Question salle : En quoi les acteurs de théâtre vous ont-ils déçu et comment arrivez-vous à travailler avec des acteurs qui n’ont jamais été face à la caméra ? Cela passe-t-il par un travail préalable ?
Souleymane Cissé : Dès que je contacte quelqu’un que j’arrive à connaître, je le laisse s’exprimer en bambara, sa langue maternelle. Nous passons des jours à ce qu’il prenne l’habitude de la caméra. Il y a parfois des choses qui sortent de lui-même qui sont sublimes : c’est la rencontre avec la nature. Si je venais avec une grosse tête, je lui ferais peur. Il faut être en dessous de ses personnages.
Question salle : Quel est le rôle du cinéma ?
Souleymane Cissé : C’est de faire rêver les gens. Il y a des rêves qui tournent au cauchemar, mais même si le cinéma donne cette violence, il doit amener l’homme à sa place.

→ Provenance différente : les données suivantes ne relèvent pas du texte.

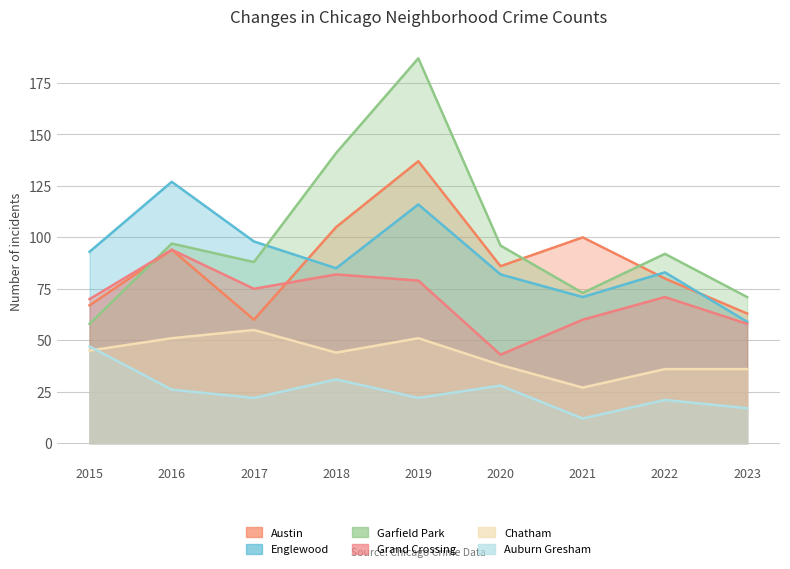

How many data points in Englewood are above 85?

4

Le cinéma n’est pas éducatif, il est culturel.
Clément Tapsoba : Une question sur l’accessibilité de tes films. Tu étais visionnaire, tu anticipais sur ce qui se passait. Tu as apporté un plus dans l’esthétisme à travers le symbolisme de la cosmogonie. Tu regardes aujourd’hui les films de la jeune génération qui n’ont pas cette conception de l’accessibilité. Qu’aurais-tu à dire à cette jeune génération par rapport au public auquel il s’adresse ?
Souleymane Cissé : C’est à la jeune génération d’aller plus loin, au-delà de ce qu’on a fait, pour que l’humanité entière puisse rentrer dans notre univers. Le cinéma est d’une incroyable diversité et liberté. On ne peut donner de leçon mais l’idée, c’est d’aller plus loin. Que pouvons-nous faire pour nous ouvrir aux autres ? Je pense que la nouvelle génération a le rôle et le devoir de faire les films qu’ils sentent mais qui nous amènent plus loin et qui amènent l’Afrique sur les autres continents.
Question salle : Comment Rithy Panh a-t-il travaillé avec vous pour faire son documentaire ?
Souleymane Cissé : Rithy Panh m’a contacté à Paris, j’ai donné mon accord, deux ou trois semaines après, il est venu à Bamako. Une fois qu’il était sorti pour filmer, il a été arrêté par les gendarmes, malgré le fait qu’il avait une autorisation de tournage. Je retrouve Rithy à la gendarmerie. Il n’avait pas compris qu’on était à une période très tendue au Mali. J’ai indiqué qu’il était venu faire un film sur moi et le capitaine que je connaissais a compris. En sortant, Rithy Panh s’est mis à sangloter car cela lui rappelait ce qu’il a connu avec le régime des Khmers rouges de Pol Pot. Cela ne se sent pas dans le film mais la tension au Mali était très forte.